#### Exercise instructions
[1] Using the Morbius #1 review, decide whether each statement agrees with it. Answer yes or no for each and quote the deciding words. (a) During the opening fight sequence, the colors are dim. (b) Vita Ayala is among those the review hopes will have an answer for the monster lovers. (c) The art team moves from intimate close-ups to horror movie staging.
[2] According to the Morbius #1 review, what happens to the colors once Michael starts his latest test?
[3] Summarize the Morbius #1 review in two sentences.

#### Text to read
The art team also proves able to handle the downshift as they move from splashy, horror movie staging to intimate close-ups on specific props and reaction shots. Sanchez-Almara’s colors also turn more introspective here — during the opening fight sequence, the colors took a sort of searing focus, pinpointing each drop of blood and set dressing with intensity, but once Michael starts his latest test, the colors dim along with his awareness, revealing the drabness of the real world around him as well as his plastery, sickly colored skin. On the whole, Marcelo Ferreira, Roberto Poggi, and Dono Sanchez-Almara really impress throughout, providing both scares and emotions in equal measure.
Is he man or is he monster? Morbius #1 proposes both! But the real fun of this debut is seeing the pathology behind both, how he becomes a monster in order to cure the man inside — and leaving us to wonder, how long can he keep this up? Hopefully Vita Ayala, Marcelo Ferreira, Roberto Poggi, and Dono Sanchez-Almara have an answer for the monster lovers out there, along with more nightmarish visuals and poetic characterization.

#### Supplied data
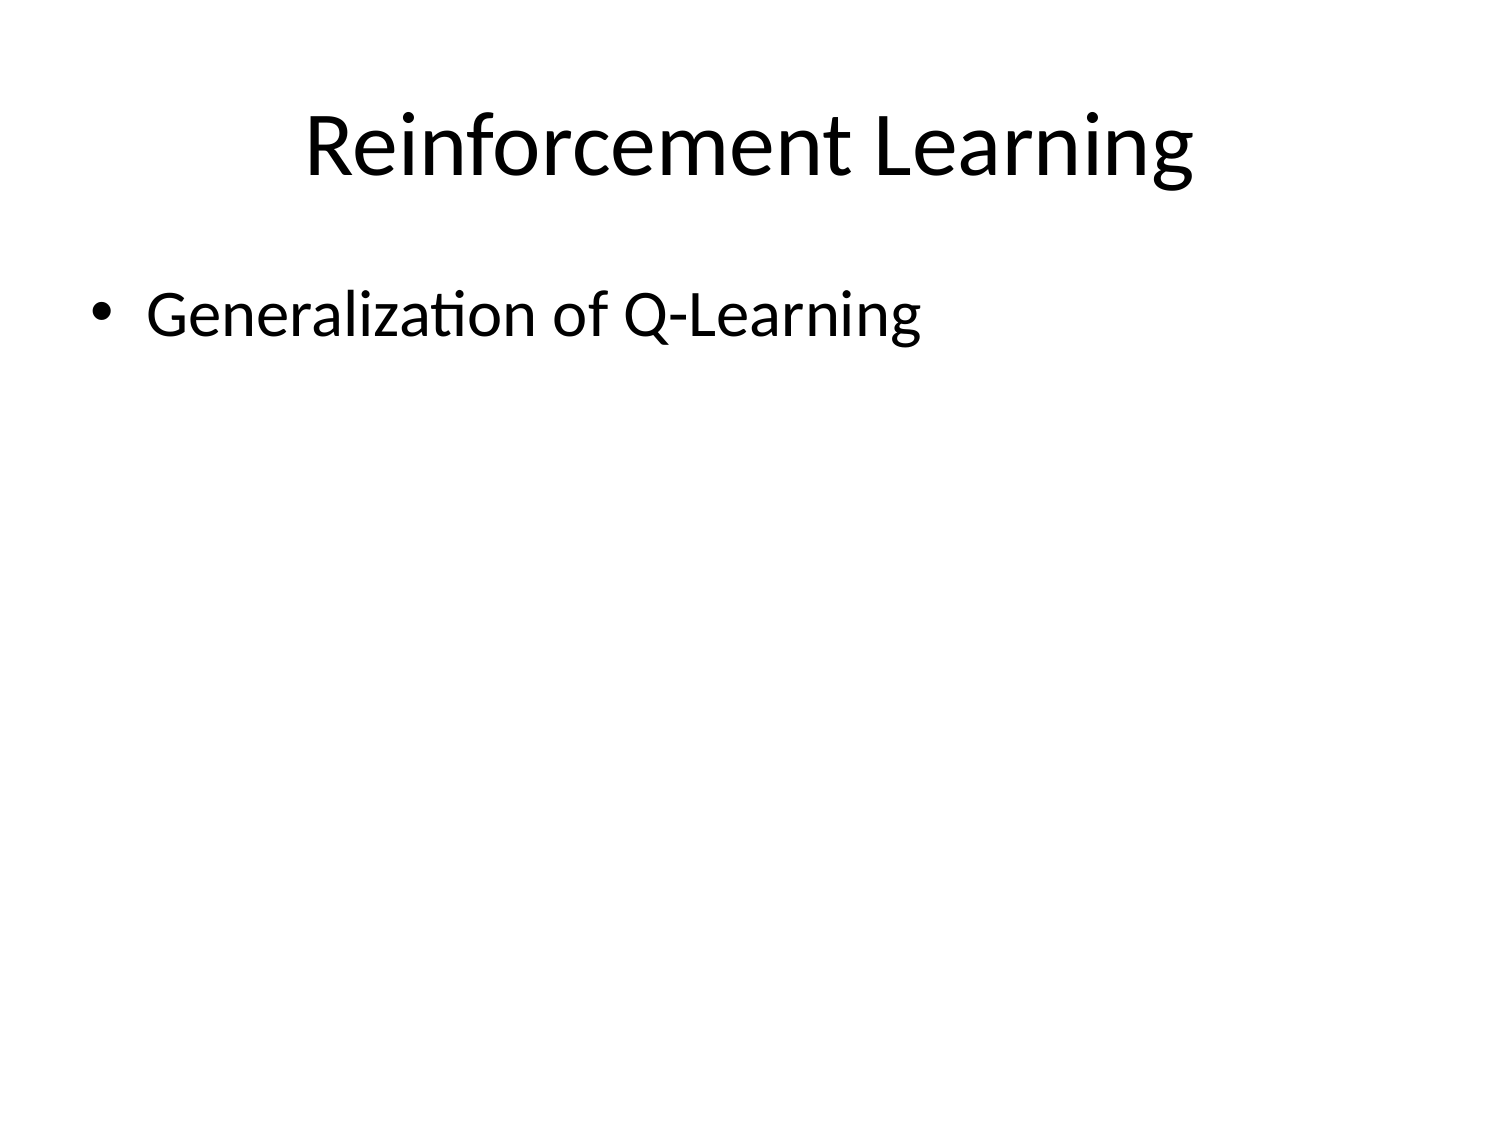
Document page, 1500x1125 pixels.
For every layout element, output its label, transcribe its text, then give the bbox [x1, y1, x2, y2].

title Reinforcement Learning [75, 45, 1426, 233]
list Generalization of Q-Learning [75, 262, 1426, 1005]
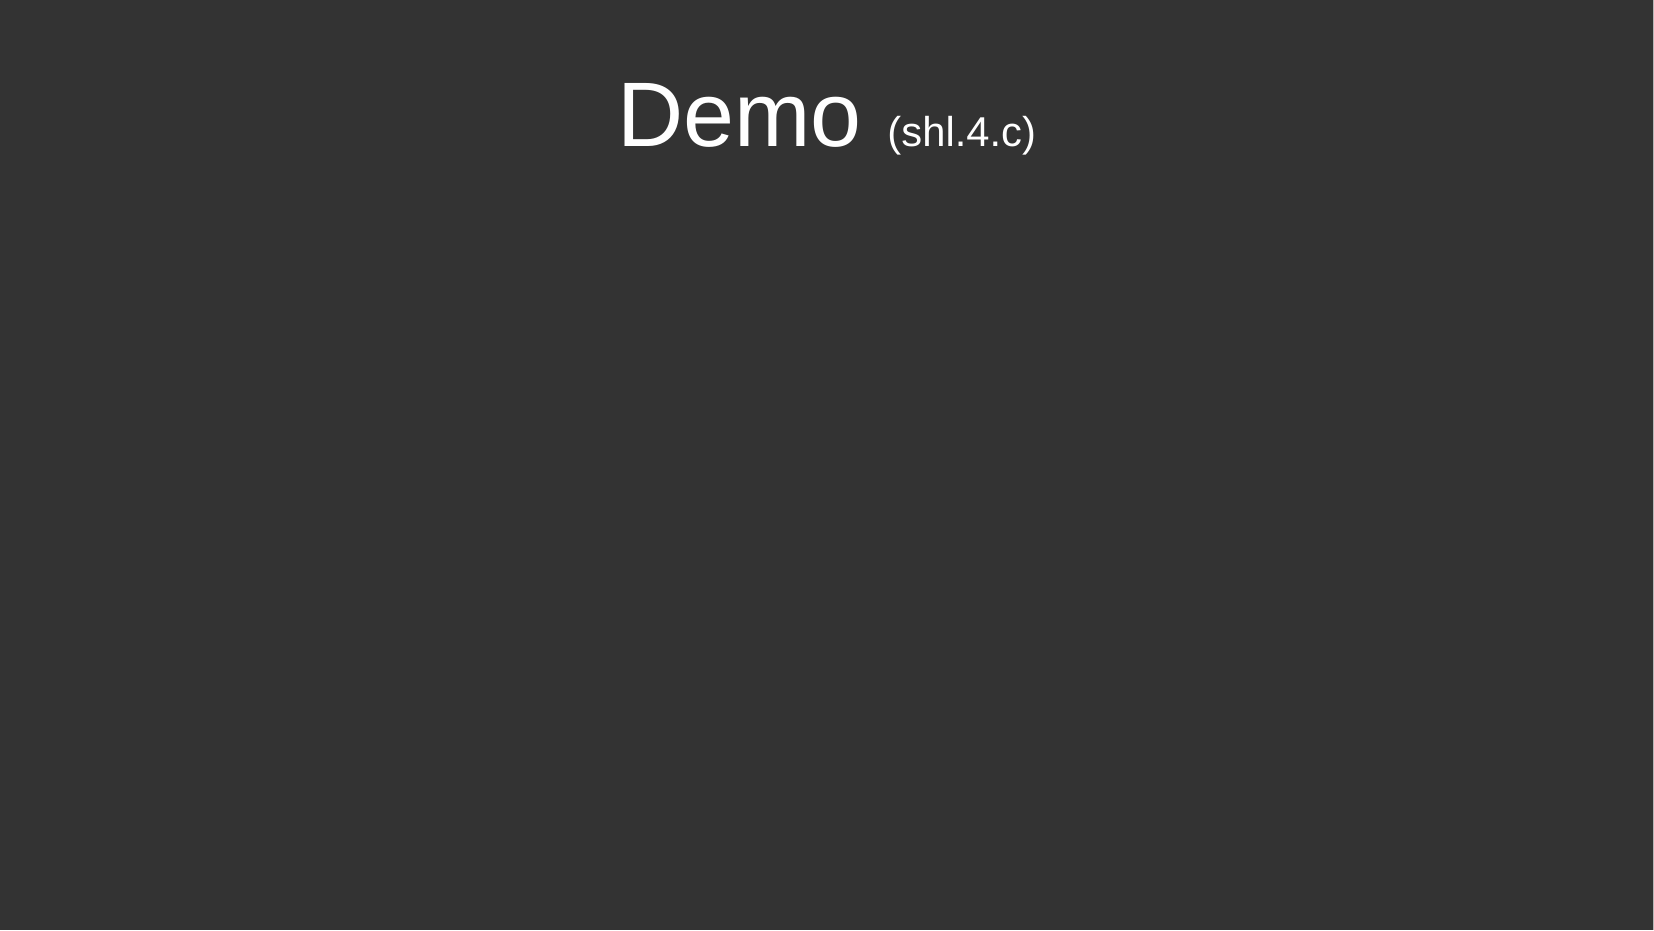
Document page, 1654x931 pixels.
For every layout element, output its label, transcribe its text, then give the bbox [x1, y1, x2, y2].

#### Task solutions
[1]
(a) No: "during the opening fight sequence, the colors took a sort of searing focus"
(b) Yes: "Hopefully Vita Ayala, Marcelo Ferreira, Roberto Poggi, and Dono Sanchez-Almara have an answer for the monster lovers out there"
(c) No: "as they move from splashy, horror movie staging to intimate close-ups on specific props and reaction shots"

[2] They dim along with his awareness, revealing the drabness of the real world around him and his plastery, sickly colored skin.

[3] The review praises Marcelo Ferreira, Roberto Poggi, and Dono Sanchez-Almara for shifting from horror movie staging to intimate close-ups and for colors that go from searing focus in the opening fight to dim tones once Michael starts his latest test, providing scares and emotions in equal measure. It finds the real fun of the debut in seeing how he becomes a monster to cure the man inside, and it hopes the creators can answer how long he can keep this up.